International Wood Fire Conference,  Flagstaff AZ
(download the msword file)

First take out your pencils and program book.  Malcolm is always spelled with 2 Ls and never a B or E. 
Two years ago at the symposium Japanese Ceramics: Cultural Roots and Contemporary Expressions, at the Ceramics Program at Harvard, a young potter from NH came up to me and asked: “Why bother?”
I knew immediately what he was asking, but no one had ever said it so directly.  His question was, why bother firing glazed pottery with wood?

My work has been mostly glazed and wood fired over my whole career.  I fire with pine for only 24 – 30 hours in 3 chambers so the ash effects are subtle in the front and modest in the rear of each chamber.

My answer was not about my work directly but about the history of pottery.  Until about 100 years ago or so, all pottery was fired with wood, charcoal, dung, straw, and perhaps some coal.  Oil, gas and electricity are all modern methods for firing pottery.
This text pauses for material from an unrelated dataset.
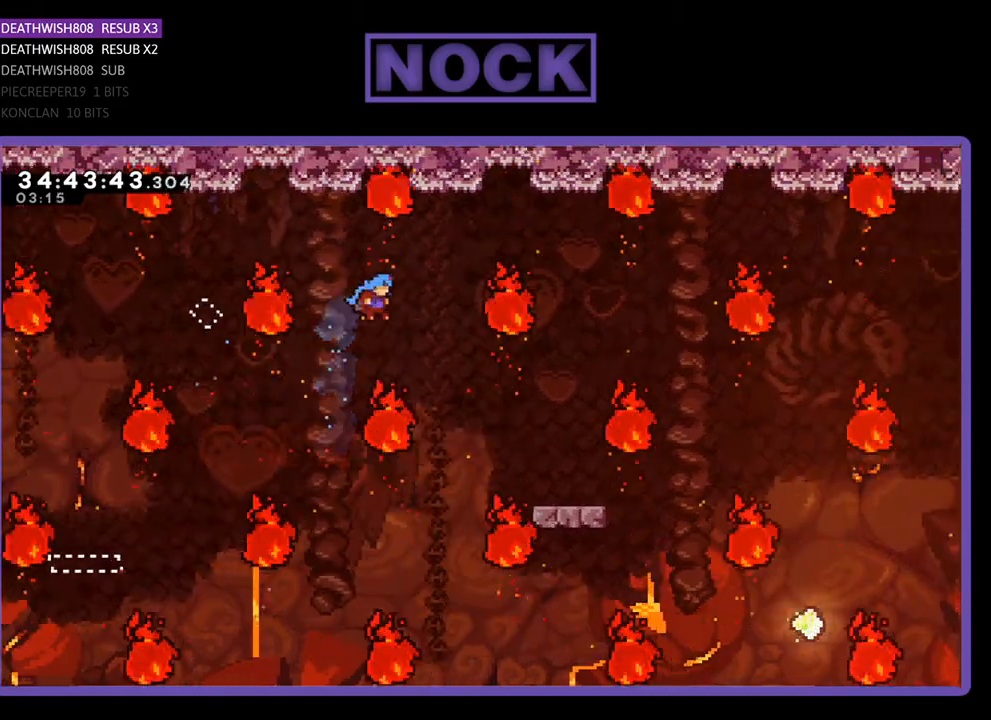
{"buttons": ["DPAD_UP", "DPAD_RIGHT"], "events": [[467, "DPAD_UP", "down"]]}
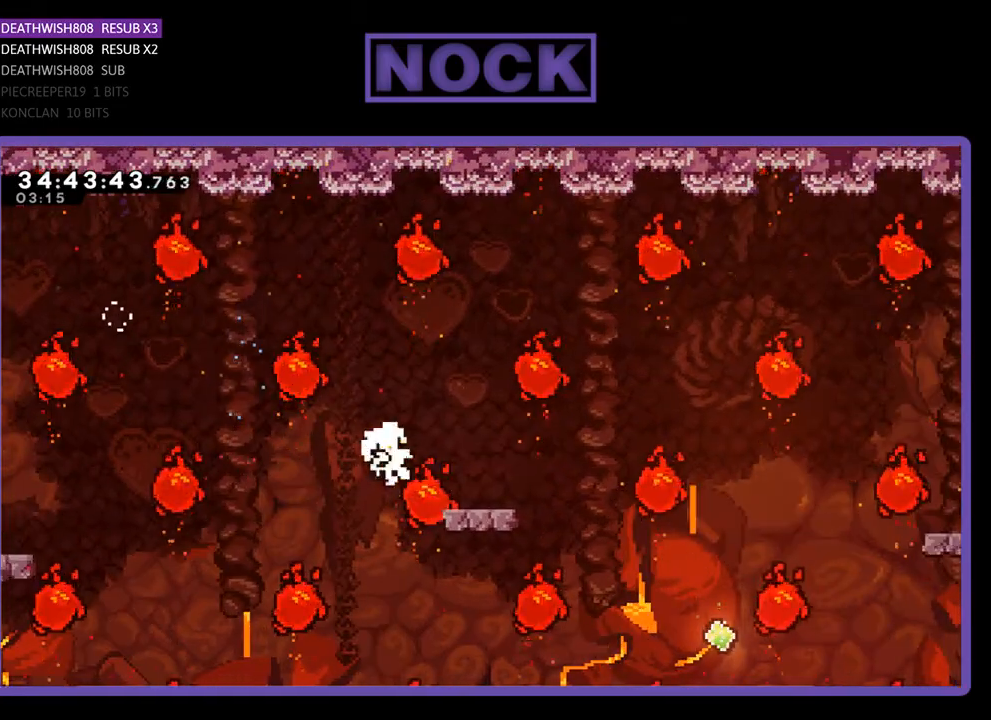
{"buttons": [], "events": [[67, "DPAD_UP", "up"], [100, "DPAD_RIGHT", "up"]]}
When I go to a museum I look at the proximity of the historical pot to the fire in order to understand the people and the culture that created each pot.  Was the pot made from highly refined materials, and completely protected from the fire?  Or was it made with coarse materials and fully exposed to the fire?  Or something in between?  High temperature or low?  Was the pot made in a period of high culture, or low?  Did the potter control all aspects of the pot or was it the result of a group effort?  We can get a sense of these issues even through the glass of the display case.  We can understand the attitude of the person who made the pot.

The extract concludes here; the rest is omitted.